1/8/14

The Progressive History of the New Lincoln School






The above image is taken from "Race and Progressivism at the New Lincoln School: Teaching Race Relations Through Experience" by Michaela O'Neill Daniel, a thesis submitted to the Department of Afro-American Studies in partial fulfillment of the requirements of the Degree of Bachelor of Arts with Honors (Harvard University, Cambridge MA. 21 March 2003).

Minniejean Brown was one of the nine black students who integrated the Little Rock Arkansas High School. At some point, well described in many places, among them in the first episode of the documentary Eyes on The Prize, Brown could no longer take the constant persecution and taunting of the white students and ended up having to leave Arkansas. She was welcome and celebrated at The New Lincoln School on 110th Street on full scholarship (which was at the time a total of $1050) in 1957.  She graduated from New Lincoln in 1959.
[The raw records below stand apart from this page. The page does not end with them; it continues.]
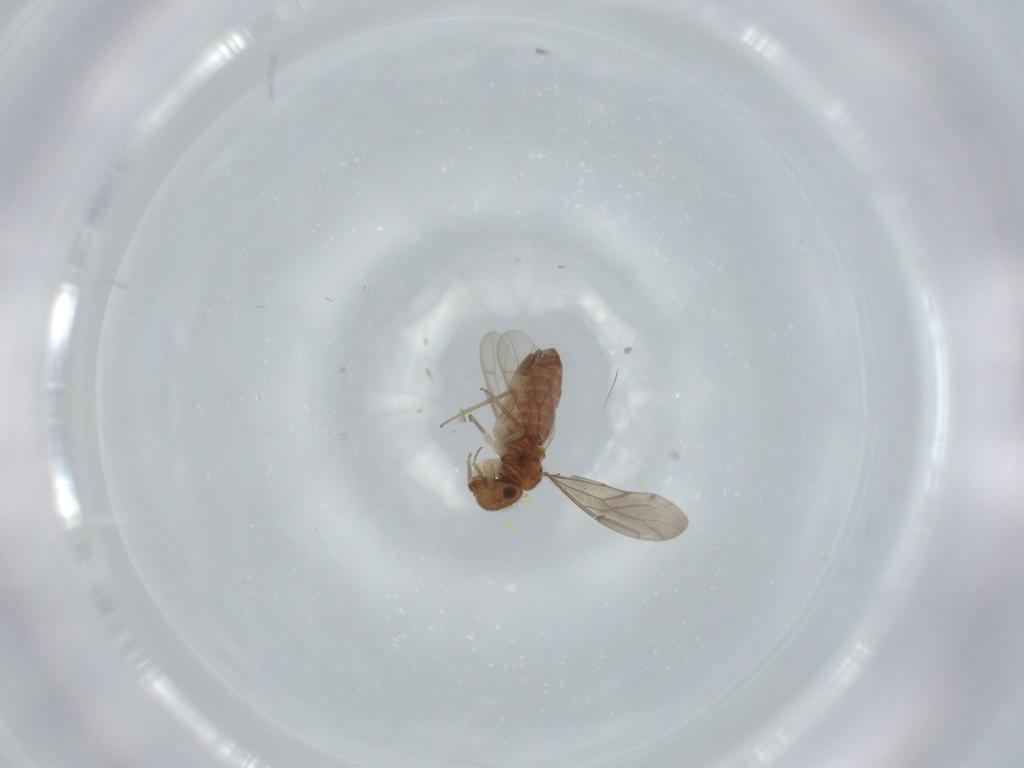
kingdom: Animalia
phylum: Arthropoda
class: Insecta
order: Psocodea
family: Ectopsocidae
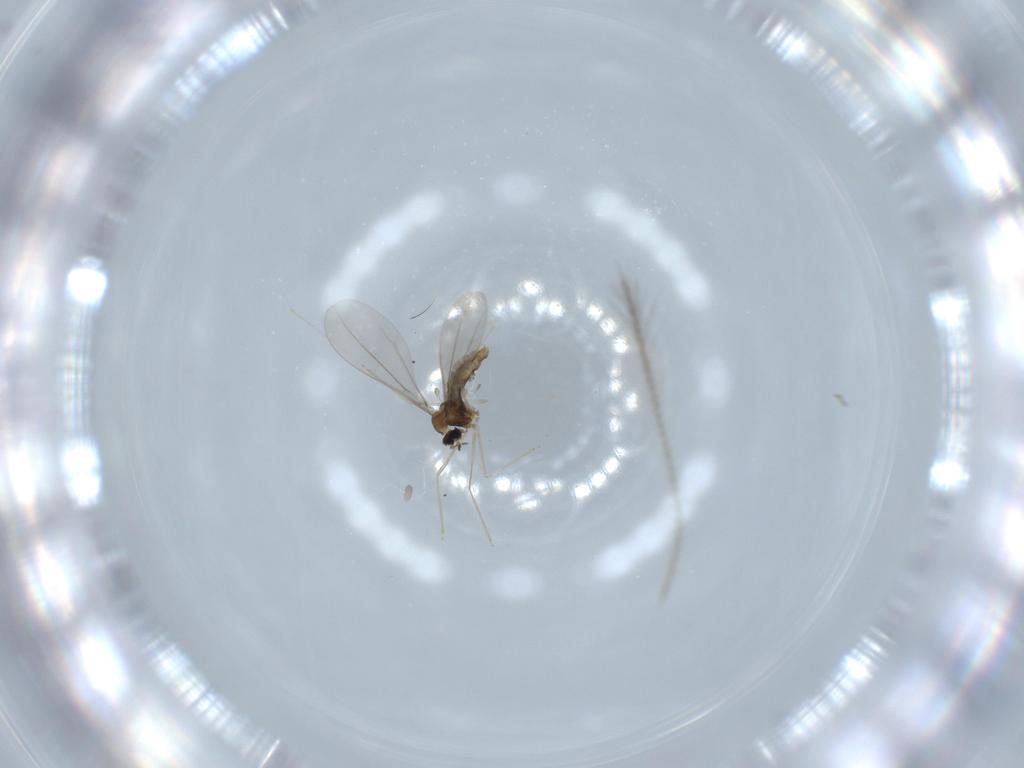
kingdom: Animalia
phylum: Arthropoda
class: Insecta
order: Diptera
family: Cecidomyiidae
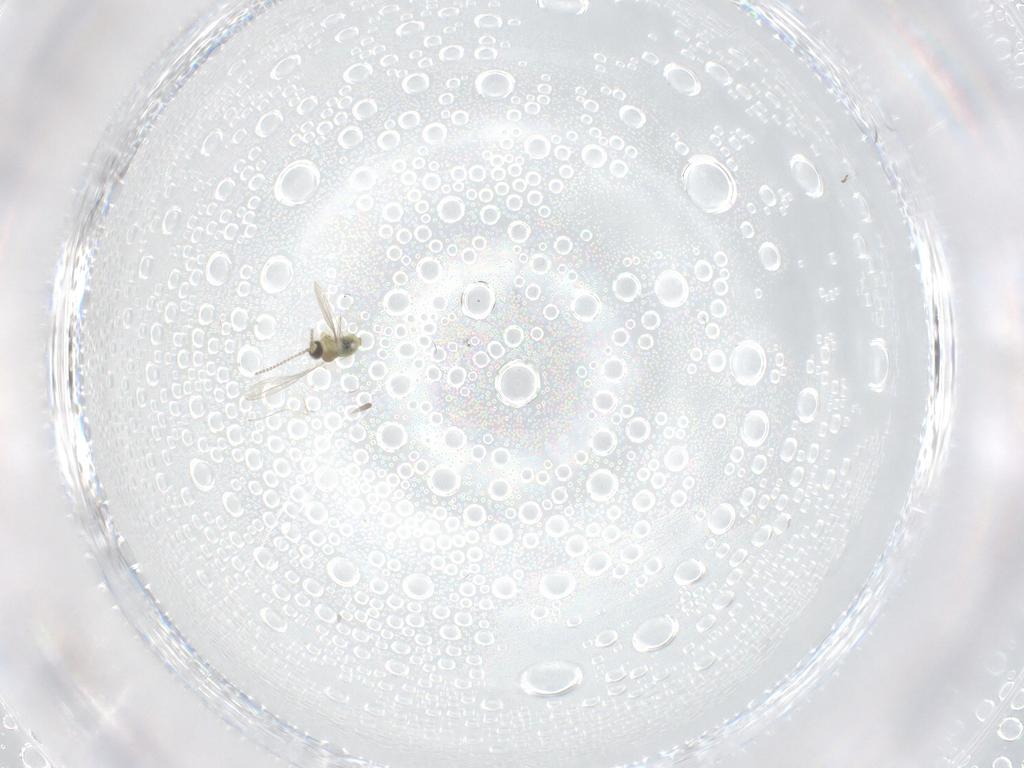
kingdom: Animalia
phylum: Arthropoda
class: Insecta
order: Diptera
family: Cecidomyiidae
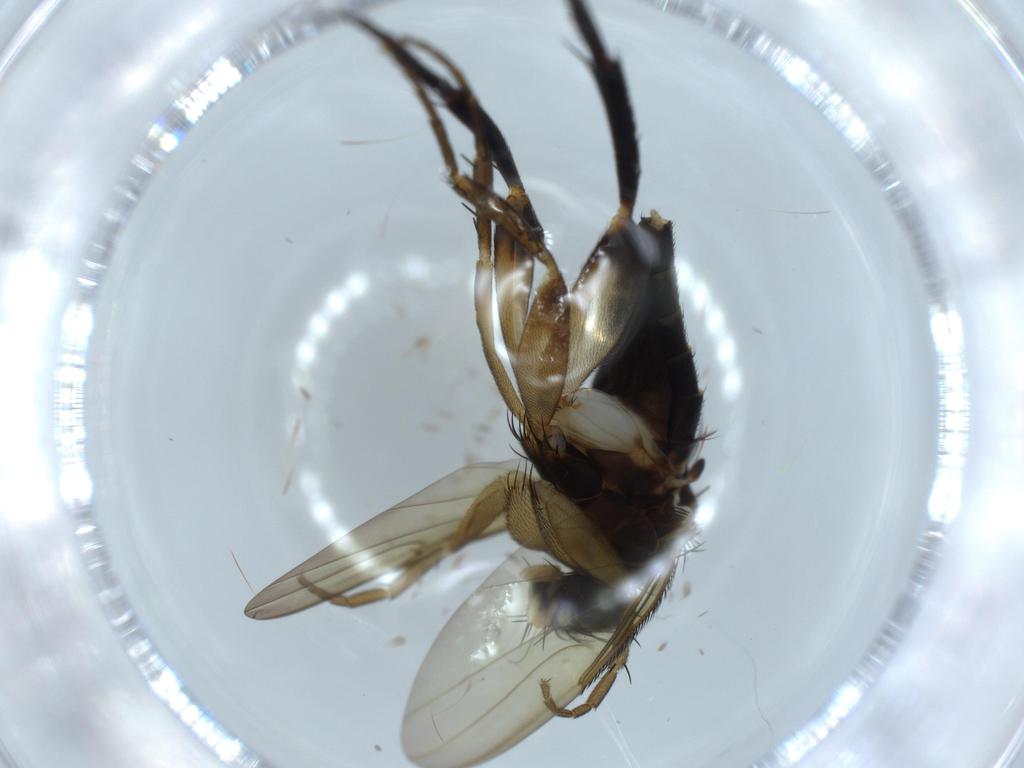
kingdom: Animalia
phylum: Arthropoda
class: Insecta
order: Diptera
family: Phoridae
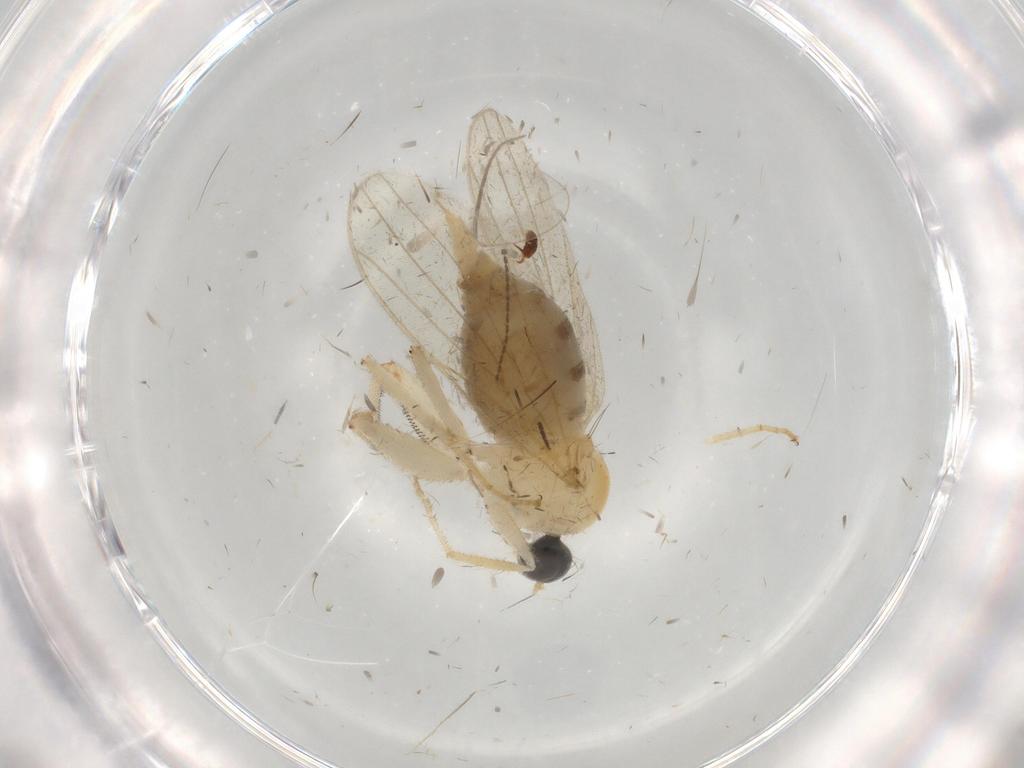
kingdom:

So it was especially timely when I came across the following quotation from Barbara Ransby's fascinating biography of the Civil Rights Leader Ella Baker, which helps to trace the racially progressive history of the New Lincoln School, which I attended from 1963 through 1969. My sister and I attended on a half scholarships. Not sure how much money that would have been by then but mother points out that without the added income of my stepfather Burdette working at General Motors together with her income from public school, we would not have been able to afford it. 

In 1954,  (Ella) Baker agreed to serve as a member of the Intergroup Committee, chaired by Kenneth Clark, which was set up by the New York Board of Education to address some of the problems African American and Latino children encountered in the public schools.  On the eve of the Brown decision, in April 1954, the committee hosted a conference at the New Lincoln School in Manhattan, titled "Children Apart," which indicted the school system for instilling a sense of inferiority in black children and perpetuating an enormous disparity in the resources allocated to black versus white schools. The meeting drew activists, social workers, educators, and parents from across the city and kicked off several years of intense protests and lobbying for school reform, school desegregation, and increased youth services in New York  . . . those who attended were primed to act once the imminent legal victory in the Brown case created an opening for change. 
from Barbara Ransby's Ella Baker & The Freedom Movement: A Radical Democratic Vision. University of North Carolina Press, 2003 (152-153)

 These words from Barbara Ransby's fascinating book about the life of Civil Rights maverick Ella Baker serve as yet another indication to me of the largely unheralded role of the New Lincoln School  in the struggle for school desegregation.  Ella Baker, who was a major political activist in
New York in the 1950s while I was growing up, looks and sounds so familiar to me as I am reading Ransby's insightful description of her personality and her techniques or organizing, and as I study the pictures of her included in the volume.

I had little sense of New Lincoln's historical or current role in school desegregation struggles in New York while I was a student there in the 1960s, and even less when I wrote about being a student at New Lincoln and its racially integrated environment in my first book, Black Macho.  In 1978, when my book was published, there wasn't any internet, or any way of accessing the kind of retrospective information that is available now and I was no historian.  At the time, it also seemed as though the policy of the school was to keep the students in the dark (with a color-blind kind of philosophy) so far as the role racial politics had played in our history. Perhaps they were right to do so since it seems fairly unlikely that students, teachers, and parents could have ever come to an agreement about how best to proceed, given the expensive tuition.

Ella Baker was particularly good at exploiting such opportunities for sudden leaps forward among disparate forces, skills that she would display superbly when it came time for her service in 1957 as one of the founders of the SCLC (Southern Christian Leadership Conference) along with Bayard Rustin, Stanley Levinson and Martin Luther King, Jr.